▶ SUMBER:
——————————

Bukti Empirik Tuhan?


Para ateis seringkali meminta bukti empirik atas suatu problem keilmuan yang seharusnya mereka harus mulai menggunakan akalnya untuk menggapai bentuk kebenaran rasionalistik. Mereka suka memvonis argumentasi rasionalistik kaum teis sebagai ‘hanya asumsi’-‘hanya kebenaran anggapan’ bahkan yang lebih buruk lagi ‘hanya ilusi’ dan vonis-vonis demikian dibuat karena mereka tetap kukuh memegang prinsip empiristik ketika menggumuli problem dunia gaib dengan mengabaikan dan menyisihkan prinsip cara berfikir rasionalistik.

——————————

▶ PETUNJUK TUGAS:
a) Tolong ringkas teks tentang bukti empirik Tuhan di atas dalam dua kalimat.
b) Teruskan bagian berikutnya dari teks tentang bukti empirik Tuhan di atas.
Catatan di bawah ini merupakan materi yang terpisah dari teks tentang bukti empirik Tuhan.

——————————

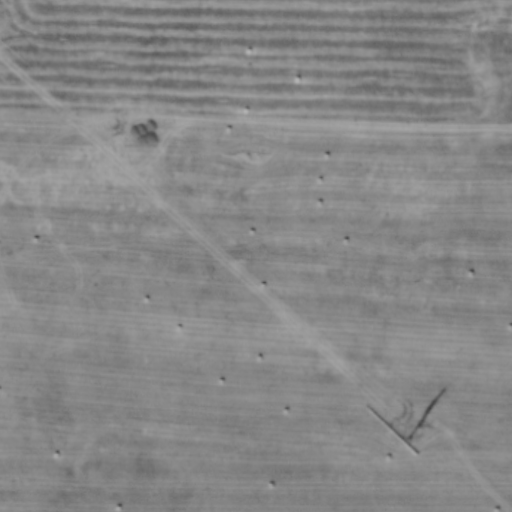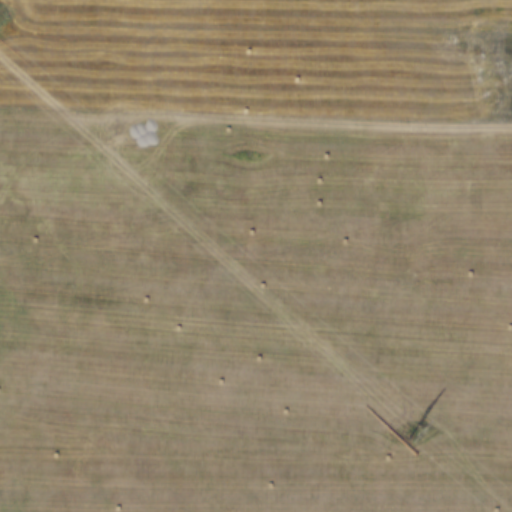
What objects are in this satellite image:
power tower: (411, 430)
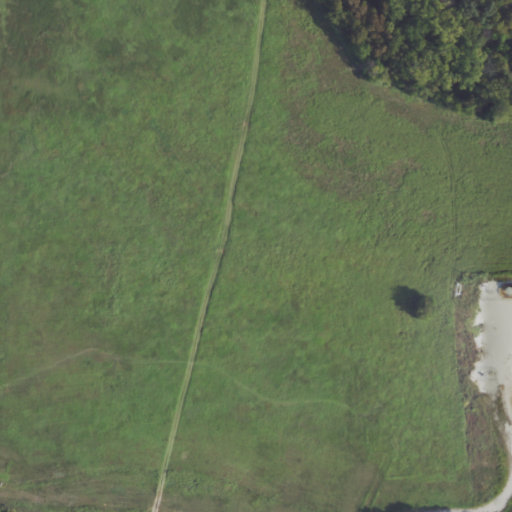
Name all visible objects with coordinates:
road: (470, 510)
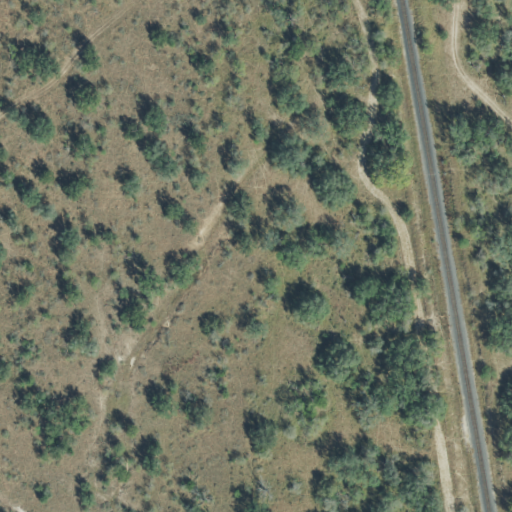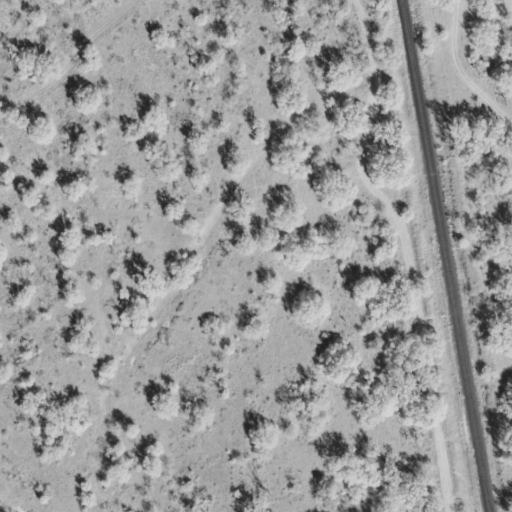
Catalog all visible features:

——————————

▶ HASIL TUGAS:
a) Para ateis sering meminta bukti empirik untuk persoalan keilmuan yang semestinya didekati dengan akal demi mencapai kebenaran rasionalistik. Mereka kerap menilai argumentasi rasionalistik kaum teis hanya sebagai asumsi, anggapan, atau bahkan ilusi, karena tetap berpegang pada prinsip empiristik saat membahas dunia gaib dan menyisihkan cara berpikir rasionalistik.

b)
Padahal kitab suci sendiri mengkonsep manusia agar menggunakan akalnya untuk membaca kebenaran Ilahi yang banyak berbicara tentang dunia gaib dan tidak menyuruh manusia untuk berkubang hanya di wilayah metodologi serta bentuk kebenaran empirik yang dibangunnya. Artinya Tuhan tidak meminta manusia untuk membuktikan secara empirik deskripsi dunia gaib yang diungkapkan kitab suci melainkan meminta akal manusia untuk digunakan agar bisa menangkap kebenaran rasionalistiknya.

Sang Maha Pencipta sendiri memandang akal itu memiliki derajat yang lebih tinggi ketimbang dunia indera dan otomatis kebenaran rasionalistik dalam pandangan Ilahi memiliki derajat yang lebih tinggi ketimbang sekedar bukti empirik yang orang paling bodoh sekalipun bisa dengan mudah menangkapnya. Demikian pula akal manusia bisa menggapai kebenaran yang lebih tinggi dan lebih luas ketimbang bentuk kebenaran yang bisa digapai oleh kekuatan dunia indera, karena sebab itulah maka Tuhan meninggikan akal melebihi dunia indera.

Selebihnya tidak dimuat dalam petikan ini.